▶ TASK REQUIREMENTS
Give only the number of lines in these records that include "wrist".

▶ PROVIDED DATA
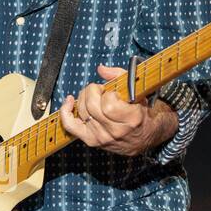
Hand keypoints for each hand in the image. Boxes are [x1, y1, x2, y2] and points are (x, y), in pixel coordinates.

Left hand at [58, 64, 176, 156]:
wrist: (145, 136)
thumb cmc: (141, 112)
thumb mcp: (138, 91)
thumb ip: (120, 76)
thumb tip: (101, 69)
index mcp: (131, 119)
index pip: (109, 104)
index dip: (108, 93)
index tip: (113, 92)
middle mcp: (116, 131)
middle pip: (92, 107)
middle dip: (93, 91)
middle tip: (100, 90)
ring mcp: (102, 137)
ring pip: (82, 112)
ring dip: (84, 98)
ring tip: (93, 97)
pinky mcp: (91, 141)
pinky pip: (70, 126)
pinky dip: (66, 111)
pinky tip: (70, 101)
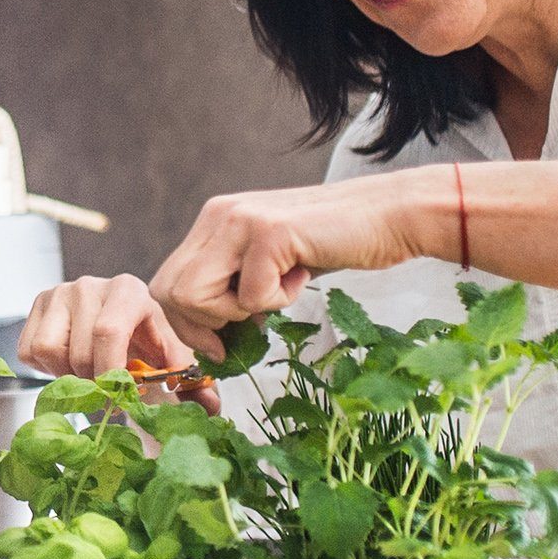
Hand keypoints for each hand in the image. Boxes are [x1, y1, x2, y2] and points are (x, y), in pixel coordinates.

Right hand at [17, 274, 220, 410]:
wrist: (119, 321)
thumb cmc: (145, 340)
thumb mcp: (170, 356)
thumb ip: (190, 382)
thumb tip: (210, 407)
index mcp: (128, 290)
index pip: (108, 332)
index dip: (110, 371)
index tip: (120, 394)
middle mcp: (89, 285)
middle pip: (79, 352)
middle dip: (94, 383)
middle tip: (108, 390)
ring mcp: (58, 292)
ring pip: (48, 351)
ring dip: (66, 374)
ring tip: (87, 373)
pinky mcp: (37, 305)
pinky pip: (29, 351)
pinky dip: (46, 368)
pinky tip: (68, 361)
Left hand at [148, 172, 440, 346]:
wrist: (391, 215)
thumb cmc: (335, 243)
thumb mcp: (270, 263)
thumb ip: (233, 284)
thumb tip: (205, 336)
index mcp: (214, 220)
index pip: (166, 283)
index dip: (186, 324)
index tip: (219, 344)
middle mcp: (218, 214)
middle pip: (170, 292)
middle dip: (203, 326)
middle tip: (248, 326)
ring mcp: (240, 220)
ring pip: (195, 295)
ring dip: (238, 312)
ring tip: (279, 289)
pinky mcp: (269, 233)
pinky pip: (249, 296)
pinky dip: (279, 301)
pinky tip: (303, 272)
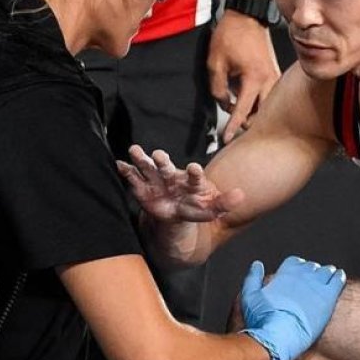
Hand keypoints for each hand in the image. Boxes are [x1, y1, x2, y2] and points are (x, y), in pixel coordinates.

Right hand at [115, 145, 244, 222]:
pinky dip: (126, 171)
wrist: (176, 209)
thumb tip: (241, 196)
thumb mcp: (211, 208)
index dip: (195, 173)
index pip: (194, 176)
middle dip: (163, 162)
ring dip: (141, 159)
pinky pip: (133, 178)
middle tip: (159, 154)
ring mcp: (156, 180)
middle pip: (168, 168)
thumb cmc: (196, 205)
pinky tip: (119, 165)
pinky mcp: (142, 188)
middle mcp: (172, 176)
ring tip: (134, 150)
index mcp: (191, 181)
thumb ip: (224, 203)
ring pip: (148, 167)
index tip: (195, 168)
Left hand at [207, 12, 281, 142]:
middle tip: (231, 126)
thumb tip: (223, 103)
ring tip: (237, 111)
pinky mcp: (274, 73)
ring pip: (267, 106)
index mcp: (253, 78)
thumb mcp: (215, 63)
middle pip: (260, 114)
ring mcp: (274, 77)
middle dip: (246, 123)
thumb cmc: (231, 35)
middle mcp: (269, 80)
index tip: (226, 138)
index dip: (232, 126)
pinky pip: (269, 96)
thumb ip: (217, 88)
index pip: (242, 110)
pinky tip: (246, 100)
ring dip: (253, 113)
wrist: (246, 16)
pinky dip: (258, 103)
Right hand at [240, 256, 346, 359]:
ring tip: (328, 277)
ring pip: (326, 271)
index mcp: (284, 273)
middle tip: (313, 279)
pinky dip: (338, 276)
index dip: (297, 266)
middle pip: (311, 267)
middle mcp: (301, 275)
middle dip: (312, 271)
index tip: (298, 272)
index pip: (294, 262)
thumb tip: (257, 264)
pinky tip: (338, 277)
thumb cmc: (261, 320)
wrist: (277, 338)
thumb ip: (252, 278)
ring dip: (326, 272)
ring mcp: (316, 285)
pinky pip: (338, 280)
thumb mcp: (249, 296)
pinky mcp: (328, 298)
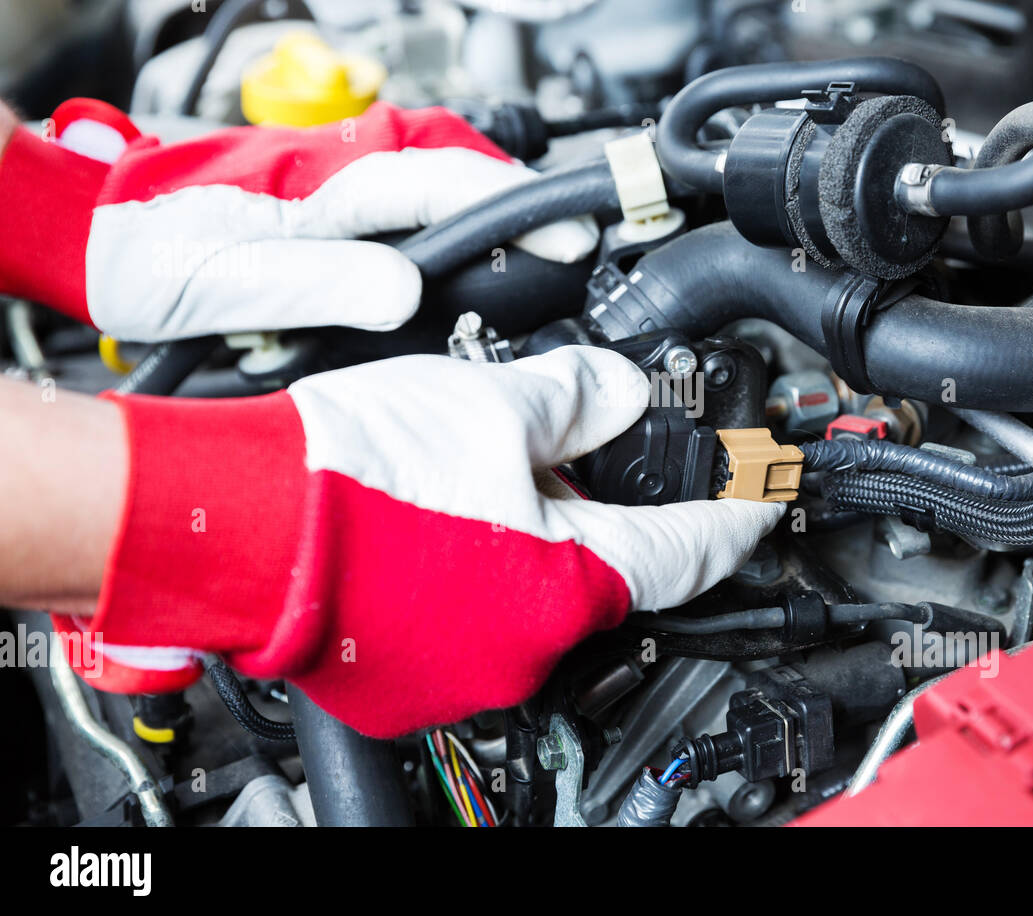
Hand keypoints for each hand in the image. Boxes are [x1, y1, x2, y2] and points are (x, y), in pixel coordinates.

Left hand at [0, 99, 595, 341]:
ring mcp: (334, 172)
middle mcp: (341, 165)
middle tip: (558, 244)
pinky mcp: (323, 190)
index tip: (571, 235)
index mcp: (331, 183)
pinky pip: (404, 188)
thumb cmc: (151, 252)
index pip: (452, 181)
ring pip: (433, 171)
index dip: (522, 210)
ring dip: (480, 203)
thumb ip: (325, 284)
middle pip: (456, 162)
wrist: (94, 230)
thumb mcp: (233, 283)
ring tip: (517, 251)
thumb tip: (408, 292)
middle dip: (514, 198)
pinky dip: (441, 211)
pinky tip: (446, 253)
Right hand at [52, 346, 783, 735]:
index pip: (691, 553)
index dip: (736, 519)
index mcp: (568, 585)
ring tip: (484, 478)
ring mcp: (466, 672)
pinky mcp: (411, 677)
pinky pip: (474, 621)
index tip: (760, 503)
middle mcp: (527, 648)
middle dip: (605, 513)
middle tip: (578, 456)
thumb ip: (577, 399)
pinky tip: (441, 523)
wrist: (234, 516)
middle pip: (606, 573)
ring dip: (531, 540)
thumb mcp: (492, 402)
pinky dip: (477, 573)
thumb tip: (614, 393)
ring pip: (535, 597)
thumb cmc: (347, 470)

▶ SOLVED EXERCISE
8